The Lion, the Witch, and the Wardrobe and the Moral Imagination
John J. Miller of National Review and Gregg Easterbrook, author of The Progress Paradox, explore the controversy over the new film version of C.S. Lewis's classic children's story.
How should children's imaginations be enlivened and enriched? Does Lewis's story excite children about the moral adventure of human life, or does it indoctrinate them with primitive concepts? What challenges do Narnian symbols present? What lessons lie in the box-office success of The Lion, the Witch, and the Wardrobe?
ABOUT THE SPEAKERS
- John J. Miller is National Review magazine's National Political Reporter, based in Washington, D.C.

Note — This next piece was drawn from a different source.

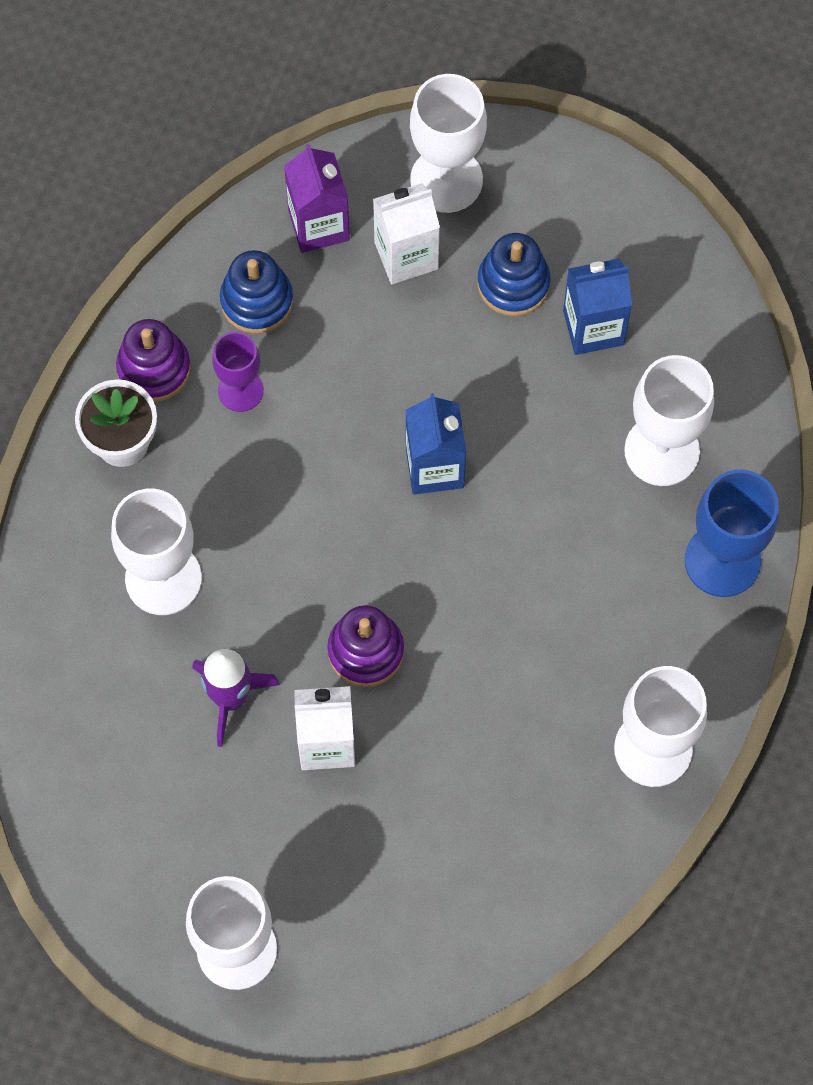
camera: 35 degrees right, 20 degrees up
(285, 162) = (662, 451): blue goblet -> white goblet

Miller is the co-author Our Oldest Enemy: A History of America's Disastrous Relationship with France and author of A Gift of Freedom: How the John M. Olin Foundation Changed America.
In addition to National Review, Miller writes frequently for a variety of publications, including the New York Times, Wall Street Journal, Reader's Digest, The New Republic, Boston Globe, New York Post, and the New Criterion. He is a contributing editor to Philanthropy and the author of a Philanthropy Roundtable monograph, Strategic Investment in Ideas: How Two Foundations Reshaped America.
- Gregg Easterbrook is a senior editor for The New Republic specializing in public policy issues.
A graduate of Colorado College in 1976, Easterbrook earned his master's degree in journalism from Northwestern University in 1977 and quickly gained a national reputation. Easterbrook was recently named a distinguished fellow at the fiftieth anniversary of the Fulbright Foundation. He also received the Investigative Reporters and Editors Award for a story on the national energy supply, and is a visiting fellow at the Brookings Institution.
His work has appeared in The New York Times, The Washington Post, The Los Angeles Times, The New Yorker, Atlantic Monthly, Newsweek and The Washington Monthly. Additionally, he is a contributing editor for Atlantic Monthly. His books include The Progress Paradox, A Moment on the Earth, and Beside Still Waters.